Output the entries as they appear, skipping images.
SUPPLIED RECORDS Start Marker
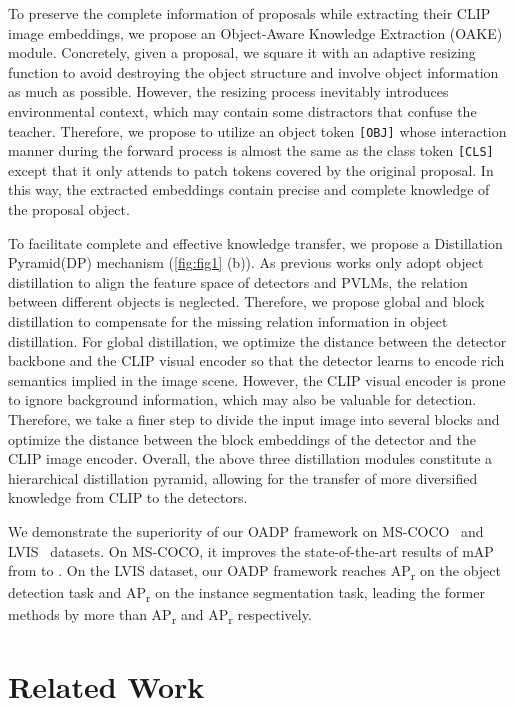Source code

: \documentclass[10pt,twocolumn,letterpaper]{article}
\makeatletter
\def\OAKE{Object-Aware Knowledge Extraction}
\def\DP{Distillation Pyramid}
\newcommand{\@mAP}[2]{mAP}
\newcommand{\@AP}[1]{AP\textsubscript{#1}}
\newcommand{\mAPN}[1]{\@mAP{N}{#1}}
\def\APr{\@AP{r}}
\makeatother
\begin{document}
To preserve the complete information of proposals while extracting their CLIP image embeddings,
we propose an \OAKE{} (OAKE) module.
Concretely, given a proposal, we square it with an adaptive resizing function to avoid destroying the object structure and involve object information as much as possible.
However, the resizing process inevitably introduces environmental context, which may contain some distractors that confuse the teacher.
Therefore, we propose to utilize an object token \texttt{[OBJ]} whose interaction manner during the forward process is almost the same as the class token \texttt{[CLS]} except that it only attends to patch tokens covered by the original proposal.
In this way, the extracted embeddings contain precise and complete
knowledge of the proposal object.



To facilitate complete and effective knowledge transfer, we propose a \DP (DP) mechanism (\cref{fig:fig1} (b)).
As previous works only adopt object distillation to align the feature space of detectors and PVLMs, the relation between different objects is neglected.
Therefore, we propose global and block distillation to compensate for the missing relation information in object distillation.
For global distillation, we optimize the  distance between the detector backbone and the CLIP visual encoder so that the detector learns to encode rich semantics implied in the image scene.
However, the CLIP visual encoder is prone to ignore background information, which may also be valuable for detection.
Therefore, we take a finer step to divide the input image into several blocks and optimize the  distance between the block embeddings of the detector and the CLIP image encoder.
Overall, the above three distillation modules constitute a hierarchical distillation pyramid, allowing for the transfer of more diversified knowledge from CLIP to the detectors.

We demonstrate the superiority of our OADP framework on MS-COCO~\cite{coco} and LVIS~\cite{lvis} datasets.
On MS-COCO, it improves the state-of-the-art results of \mAPN{50} from  to .
On the LVIS dataset, our OADP framework reaches  \APr{} on the object detection task and  \APr{} on the instance segmentation task, leading the former methods by more than  \APr{} and  \APr{} respectively.



 
\section{Related Work}
\end{document}
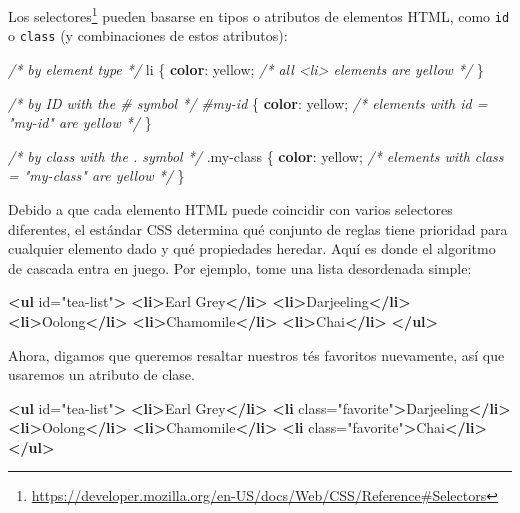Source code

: \documentclass[12pt,]{krantz}
\makeatletter
\newenvironment{Shaded}{\begin{snugshade}}{\end{snugshade}}
\newcommand{\CommentTok}[1]{\textcolor[rgb]{0.56,0.35,0.01}{\textit{#1}}}
\newcommand{\DecValTok}[1]{\textcolor[rgb]{0.00,0.00,0.81}{#1}}
\newcommand{\FunctionTok}[1]{\textcolor[rgb]{0.00,0.00,0.00}{#1}}
\newcommand{\KeywordTok}[1]{\textcolor[rgb]{0.13,0.29,0.53}{\textbf{#1}}}
\newcommand{\NormalTok}[1]{#1}
\newcommand{\OtherTok}[1]{\textcolor[rgb]{0.56,0.35,0.01}{#1}}
\newcommand{\PreprocessorTok}[1]{\textcolor[rgb]{0.56,0.35,0.01}{\textit{#1}}}
\newcommand{\StringTok}[1]{\textcolor[rgb]{0.31,0.60,0.02}{#1}}
\renewcommand{\href}[2]{#2\footnote{\url{#1}}}
\newenvironment{kframe}{%
\medskip{}
\setlength{\fboxsep}{.8em}
 \def\at@end@of@kframe{}%
 \ifinner\ifhmode%
  \def\at@end@of@kframe{\end{minipage}}%
  \begin{minipage}{\columnwidth}%
 \fi\fi%
 \def\FrameCommand##1{\hskip\@totalleftmargin \hskip-\fboxsep
 \colorbox{shadecolor}{##1}\hskip-\fboxsep
     \hskip-\linewidth \hskip-\@totalleftmargin \hskip\columnwidth}%
 \MakeFramed {\advance\hsize-\width
   \@totalleftmargin\z@ \linewidth\hsize
   \@setminipage}}%
 {\par\unskip\endMakeFramed%
 \at@end@of@kframe}
\renewenvironment{Shaded}{\begin{kframe}}{\end{kframe}}
\theoremstyle{definition}
\theoremstyle{definition}
\theoremstyle{definition}
\theoremstyle{remark}
\makeatother
\begin{document}
Los
\href{https://developer.mozilla.org/en-US/docs/Web/CSS/Reference\#Selectors}{selectores}
pueden basarse en tipos o atributos de elementos HTML, como \texttt{id}
o \texttt{class} (y combinaciones de estos atributos):

\begin{Shaded}
\begin{Highlighting}[]
\CommentTok{/* by element type */}
\NormalTok{li \{ }
    \KeywordTok{color}\NormalTok{: }\DecValTok{yellow}\NormalTok{; }\CommentTok{/* all <li> elements are yellow */}
\NormalTok{\}}

\CommentTok{/* by ID with the # symbol */}
\PreprocessorTok{#my-id}\NormalTok{ \{ }
    \KeywordTok{color}\NormalTok{: }\DecValTok{yellow}\NormalTok{; }\CommentTok{/* elements with id = "my-id" are yellow */}
\NormalTok{\}}

\CommentTok{/* by class with the . symbol */}
\FunctionTok{.my-class}\NormalTok{ \{ }
    \KeywordTok{color}\NormalTok{: }\DecValTok{yellow}\NormalTok{; }\CommentTok{/* elements with class = "my-class" are yellow  */}
\NormalTok{\}}
\end{Highlighting}
\end{Shaded}

Debido a que cada elemento HTML puede coincidir con varios selectores
diferentes, el estándar CSS determina qué conjunto de reglas tiene
prioridad para cualquier elemento dado y qué propiedades heredar. Aquí
es donde el algoritmo de cascada entra en juego. Por ejemplo, tome una
lista desordenada simple:

\begin{Shaded}
\begin{Highlighting}[]
\KeywordTok{<ul}\OtherTok{ id=}\StringTok{"tea-list"}\KeywordTok{>}
  \KeywordTok{<li>}\NormalTok{Earl Grey}\KeywordTok{</li>}
  \KeywordTok{<li>}\NormalTok{Darjeeling}\KeywordTok{</li>}
  \KeywordTok{<li>}\NormalTok{Oolong}\KeywordTok{</li>}
  \KeywordTok{<li>}\NormalTok{Chamomile}\KeywordTok{</li>}
  \KeywordTok{<li>}\NormalTok{Chai}\KeywordTok{</li>}
\KeywordTok{</ul>}
\end{Highlighting}
\end{Shaded}

Ahora, digamos que queremos resaltar nuestros tés favoritos nuevamente,
así que usaremos un atributo de clase.

\begin{Shaded}
\begin{Highlighting}[]
\KeywordTok{<ul}\OtherTok{ id=}\StringTok{"tea-list"}\KeywordTok{>}
  \KeywordTok{<li>}\NormalTok{Earl Grey}\KeywordTok{</li>}
  \KeywordTok{<li}\OtherTok{ class=}\StringTok{"favorite"}\KeywordTok{>}\NormalTok{Darjeeling}\KeywordTok{</li>}
  \KeywordTok{<li>}\NormalTok{Oolong}\KeywordTok{</li>}
  \KeywordTok{<li>}\NormalTok{Chamomile}\KeywordTok{</li>}
  \KeywordTok{<li}\OtherTok{ class=}\StringTok{"favorite"}\KeywordTok{>}\NormalTok{Chai}\KeywordTok{</li>}
\KeywordTok{</ul>}
\end{Highlighting}
\end{Shaded}
\end{document}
SUPPLIED RECORDS End Marker
| SOLUTION TO THIS PROBLEM |
Source code

: \documentclass[10pt,twocolumn,letterpaper]{article}
\makeatletter
\def\OAKE{Object-Aware Knowledge Extraction}
\def\DP{Distillation Pyramid}
\newcommand{\@mAP}[2]{mAP}
\newcommand{\@AP}[1]{AP\textsubscript{#1}}
\newcommand{\mAPN}[1]{\@mAP{N}{#1}}
\def\APr{\@AP{r}}
\makeatother
\begin{document}
To preserve the complete information of proposals while extracting their CLIP image embeddings,
we propose an \OAKE{} (OAKE) module.
Concretely, given a proposal, we square it with an adaptive resizing function to avoid destroying the object structure and involve object information as much as possible.
However, the resizing process inevitably introduces environmental context, which may contain some distractors that confuse the teacher.
Therefore, we propose to utilize an object token \texttt{[OBJ]} whose interaction manner during the forward process is almost the same as the class token \texttt{[CLS]} except that it only attends to patch tokens covered by the original proposal.
In this way, the extracted embeddings contain precise and complete
knowledge of the proposal object.



To facilitate complete and effective knowledge transfer, we propose a \DP (DP) mechanism (\cref{fig:fig1} (b)).
As previous works only adopt object distillation to align the feature space of detectors and PVLMs, the relation between different objects is neglected.
Therefore, we propose global and block distillation to compensate for the missing relation information in object distillation.
For global distillation, we optimize the  distance between the detector backbone and the CLIP visual encoder so that the detector learns to encode rich semantics implied in the image scene.
However, the CLIP visual encoder is prone to ignore background information, which may also be valuable for detection.
Therefore, we take a finer step to divide the input image into several blocks and optimize the  distance between the block embeddings of the detector and the CLIP image encoder.
Overall, the above three distillation modules constitute a hierarchical distillation pyramid, allowing for the transfer of more diversified knowledge from CLIP to the detectors.

We demonstrate the superiority of our OADP framework on MS-COCO~\cite{coco} and LVIS~\cite{lvis} datasets.
On MS-COCO, it improves the state-of-the-art results of \mAPN{50} from  to .
On the LVIS dataset, our OADP framework reaches  \APr{} on the object detection task and  \APr{} on the instance segmentation task, leading the former methods by more than  \APr{} and  \APr{} respectively.



 
\section{Related Work}
\end{document}
Source code

: \documentclass[12pt,]{krantz}
\makeatletter
\newenvironment{Shaded}{\begin{snugshade}}{\end{snugshade}}
\newcommand{\CommentTok}[1]{\textcolor[rgb]{0.56,0.35,0.01}{\textit{#1}}}
\newcommand{\DecValTok}[1]{\textcolor[rgb]{0.00,0.00,0.81}{#1}}
\newcommand{\FunctionTok}[1]{\textcolor[rgb]{0.00,0.00,0.00}{#1}}
\newcommand{\KeywordTok}[1]{\textcolor[rgb]{0.13,0.29,0.53}{\textbf{#1}}}
\newcommand{\NormalTok}[1]{#1}
\newcommand{\OtherTok}[1]{\textcolor[rgb]{0.56,0.35,0.01}{#1}}
\newcommand{\PreprocessorTok}[1]{\textcolor[rgb]{0.56,0.35,0.01}{\textit{#1}}}
\newcommand{\StringTok}[1]{\textcolor[rgb]{0.31,0.60,0.02}{#1}}
\renewcommand{\href}[2]{#2\footnote{\url{#1}}}
\newenvironment{kframe}{%
\medskip{}
\setlength{\fboxsep}{.8em}
 \def\at@end@of@kframe{}%
 \ifinner\ifhmode%
  \def\at@end@of@kframe{\end{minipage}}%
  \begin{minipage}{\columnwidth}%
 \fi\fi%
 \def\FrameCommand##1{\hskip\@totalleftmargin \hskip-\fboxsep
 \colorbox{shadecolor}{##1}\hskip-\fboxsep
     \hskip-\linewidth \hskip-\@totalleftmargin \hskip\columnwidth}%
 \MakeFramed {\advance\hsize-\width
   \@totalleftmargin\z@ \linewidth\hsize
   \@setminipage}}%
 {\par\unskip\endMakeFramed%
 \at@end@of@kframe}
\renewenvironment{Shaded}{\begin{kframe}}{\end{kframe}}
\theoremstyle{definition}
\theoremstyle{definition}
\theoremstyle{definition}
\theoremstyle{remark}
\makeatother
\begin{document}
Los
\href{https://developer.mozilla.org/en-US/docs/Web/CSS/Reference\#Selectors}{selectores}
pueden basarse en tipos o atributos de elementos HTML, como \texttt{id}
o \texttt{class} (y combinaciones de estos atributos):

\begin{Shaded}
\begin{Highlighting}[]
\CommentTok{/* by element type */}
\NormalTok{li \{ }
    \KeywordTok{color}\NormalTok{: }\DecValTok{yellow}\NormalTok{; }\CommentTok{/* all <li> elements are yellow */}
\NormalTok{\}}

\CommentTok{/* by ID with the # symbol */}
\PreprocessorTok{#my-id}\NormalTok{ \{ }
    \KeywordTok{color}\NormalTok{: }\DecValTok{yellow}\NormalTok{; }\CommentTok{/* elements with id = "my-id" are yellow */}
\NormalTok{\}}

\CommentTok{/* by class with the . symbol */}
\FunctionTok{.my-class}\NormalTok{ \{ }
    \KeywordTok{color}\NormalTok{: }\DecValTok{yellow}\NormalTok{; }\CommentTok{/* elements with class = "my-class" are yellow  */}
\NormalTok{\}}
\end{Highlighting}
\end{Shaded}

Debido a que cada elemento HTML puede coincidir con varios selectores
diferentes, el estándar CSS determina qué conjunto de reglas tiene
prioridad para cualquier elemento dado y qué propiedades heredar. Aquí
es donde el algoritmo de cascada entra en juego. Por ejemplo, tome una
lista desordenada simple:

\begin{Shaded}
\begin{Highlighting}[]
\KeywordTok{<ul}\OtherTok{ id=}\StringTok{"tea-list"}\KeywordTok{>}
  \KeywordTok{<li>}\NormalTok{Earl Grey}\KeywordTok{</li>}
  \KeywordTok{<li>}\NormalTok{Darjeeling}\KeywordTok{</li>}
  \KeywordTok{<li>}\NormalTok{Oolong}\KeywordTok{</li>}
  \KeywordTok{<li>}\NormalTok{Chamomile}\KeywordTok{</li>}
  \KeywordTok{<li>}\NormalTok{Chai}\KeywordTok{</li>}
\KeywordTok{</ul>}
\end{Highlighting}
\end{Shaded}

Ahora, digamos que queremos resaltar nuestros tés favoritos nuevamente,
así que usaremos un atributo de clase.

\begin{Shaded}
\begin{Highlighting}[]
\KeywordTok{<ul}\OtherTok{ id=}\StringTok{"tea-list"}\KeywordTok{>}
  \KeywordTok{<li>}\NormalTok{Earl Grey}\KeywordTok{</li>}
  \KeywordTok{<li}\OtherTok{ class=}\StringTok{"favorite"}\KeywordTok{>}\NormalTok{Darjeeling}\KeywordTok{</li>}
  \KeywordTok{<li>}\NormalTok{Oolong}\KeywordTok{</li>}
  \KeywordTok{<li>}\NormalTok{Chamomile}\KeywordTok{</li>}
  \KeywordTok{<li}\OtherTok{ class=}\StringTok{"favorite"}\KeywordTok{>}\NormalTok{Chai}\KeywordTok{</li>}
\KeywordTok{</ul>}
\end{Highlighting}
\end{Shaded}
\end{document}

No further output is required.